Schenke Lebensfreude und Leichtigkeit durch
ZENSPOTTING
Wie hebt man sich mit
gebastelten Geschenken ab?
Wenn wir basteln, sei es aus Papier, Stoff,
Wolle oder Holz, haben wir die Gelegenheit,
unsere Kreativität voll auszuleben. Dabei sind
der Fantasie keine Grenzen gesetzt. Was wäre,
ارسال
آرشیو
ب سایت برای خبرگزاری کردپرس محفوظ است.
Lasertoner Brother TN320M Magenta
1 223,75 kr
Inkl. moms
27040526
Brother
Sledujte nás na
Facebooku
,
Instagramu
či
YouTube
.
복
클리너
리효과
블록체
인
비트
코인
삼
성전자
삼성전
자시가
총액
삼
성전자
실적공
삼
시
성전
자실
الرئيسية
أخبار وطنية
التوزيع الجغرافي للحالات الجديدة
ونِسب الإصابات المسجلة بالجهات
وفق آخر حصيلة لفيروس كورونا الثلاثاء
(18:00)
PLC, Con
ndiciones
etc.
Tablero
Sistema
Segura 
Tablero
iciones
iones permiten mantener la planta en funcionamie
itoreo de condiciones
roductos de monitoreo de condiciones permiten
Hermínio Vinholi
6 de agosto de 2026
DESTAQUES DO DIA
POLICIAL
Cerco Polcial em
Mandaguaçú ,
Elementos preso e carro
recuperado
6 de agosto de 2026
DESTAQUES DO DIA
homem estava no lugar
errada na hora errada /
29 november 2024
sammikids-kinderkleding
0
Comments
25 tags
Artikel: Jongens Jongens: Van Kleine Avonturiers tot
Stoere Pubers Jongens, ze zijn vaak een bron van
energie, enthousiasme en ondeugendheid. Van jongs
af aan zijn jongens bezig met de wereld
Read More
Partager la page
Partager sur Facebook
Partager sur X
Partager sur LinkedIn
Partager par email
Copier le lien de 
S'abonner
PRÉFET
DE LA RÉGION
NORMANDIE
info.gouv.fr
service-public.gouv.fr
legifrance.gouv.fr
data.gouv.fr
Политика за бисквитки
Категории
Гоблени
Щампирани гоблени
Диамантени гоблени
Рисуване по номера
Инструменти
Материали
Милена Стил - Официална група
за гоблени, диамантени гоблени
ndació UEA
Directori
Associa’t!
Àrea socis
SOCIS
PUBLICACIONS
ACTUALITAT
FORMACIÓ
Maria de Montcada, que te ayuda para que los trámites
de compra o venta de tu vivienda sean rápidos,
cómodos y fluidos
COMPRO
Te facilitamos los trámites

## WHAT YOU ARE ASKED TO DO
Show every line of the data in which the word "trámites" appears.

## TASK OUTPUT
Maria de Montcada, que te ayuda para que los trámites
Te facilitamos los trámites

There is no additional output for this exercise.